What happens if a test fails mid-campaign? The lab records the failure in the draft report and continues with any clauses that do not depend on the failing one. The manufacturer then has a decision: attempt a design fix and rebook the affected clauses as a partial retest, or close out the campaign with the failure recorded and fix the design before a fresh campaign. The right choice depends on the root cause and the time cost of each option.

Can the lab write my test plan for me? No. The test plan depends on decisions the manufacturer owns — applied part classification, essential performance definition, standards scoping, single-fault analysis, intended use environment. The lab can review a draft test plan, point out gaps, and suggest sequencing improvements. It cannot write the plan from scratch because it does not own the inputs.

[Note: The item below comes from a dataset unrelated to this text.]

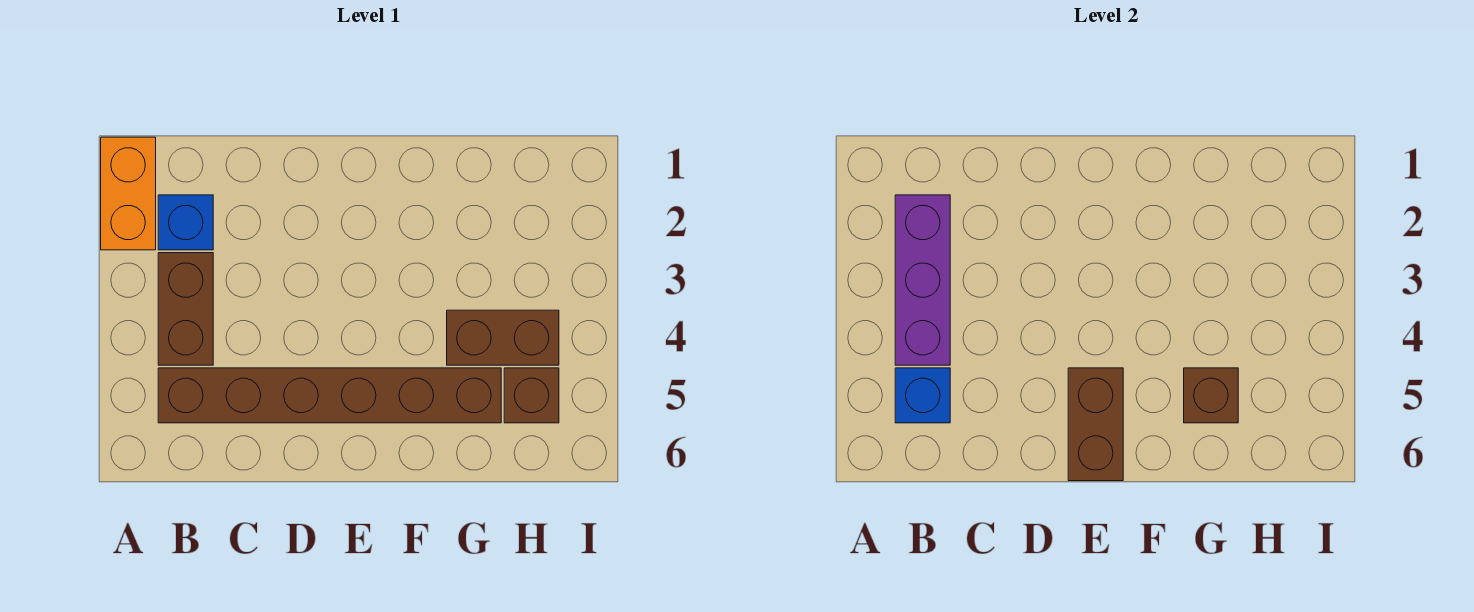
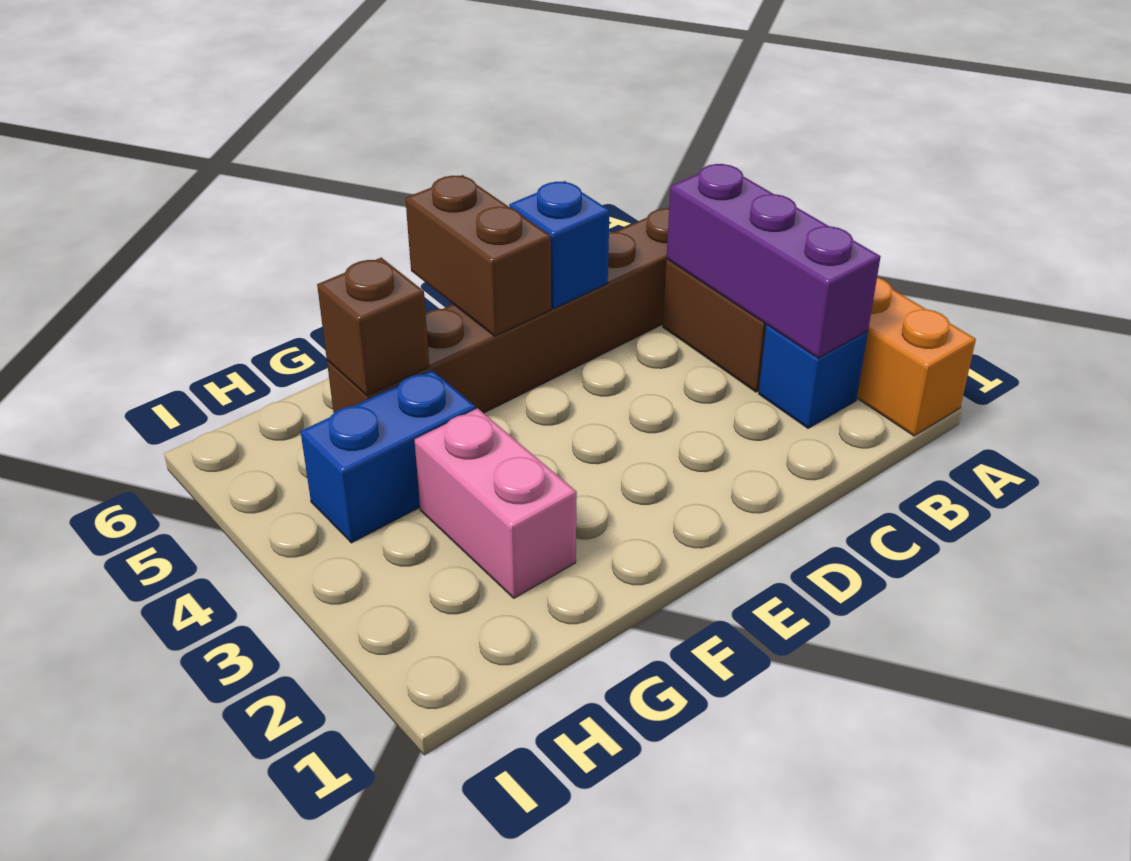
blue 1x1 brick [895,368,950,423] -> blue 1x1 brick moved to [509,181,610,309]
none -> pink 1x2 brick [415,408,577,598]
brown 1x2 brick [447,310,559,365] -> blue 1x2 brick [300,370,475,543]
brown 1x1 brick [504,368,559,423] -> none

Do I need to retest everything if I change a single component? No. The scope of the retest is determined by the risk management file and the change control analysis. A component change on the mains side typically triggers a partial retest of the dielectric and leakage clauses. A component change on a non-safety, non-essential-performance function typically does not trigger a retest, provided the change control documentation shows the analysis. The default answer is neither "retest everything" nor "retest nothing" — it is "let the risk file decide."

Sources

  1. Regulation (EU) 2017/745 of the European Parliament and of the Council of 5 April 2017 on medical devices, Annex I Chapter II, Section 14 (construction of devices and interaction with their environment). Official Journal L 117, 5.5.2017.
  2. EN 60601-1:2006+A1+A12+A2+A13:2024 — Medical electrical equipment — Part 1: General requirements for basic safety and essential performance.

This post is part of the Electrical Safety & Systems Engineering Under MDR series in the Subtract to Ship: MDR blog. Authored by Felix Lenhard and Tibor Zechmeister. The MDR is the North Star. EN 60601-1:2006+A1+A12+A2+A13:2024 is the harmonised route. The test lab is where the route is verified — and the process above is how a prepared founder walks through it with a signed report at the end instead of a rebooking and an invoice.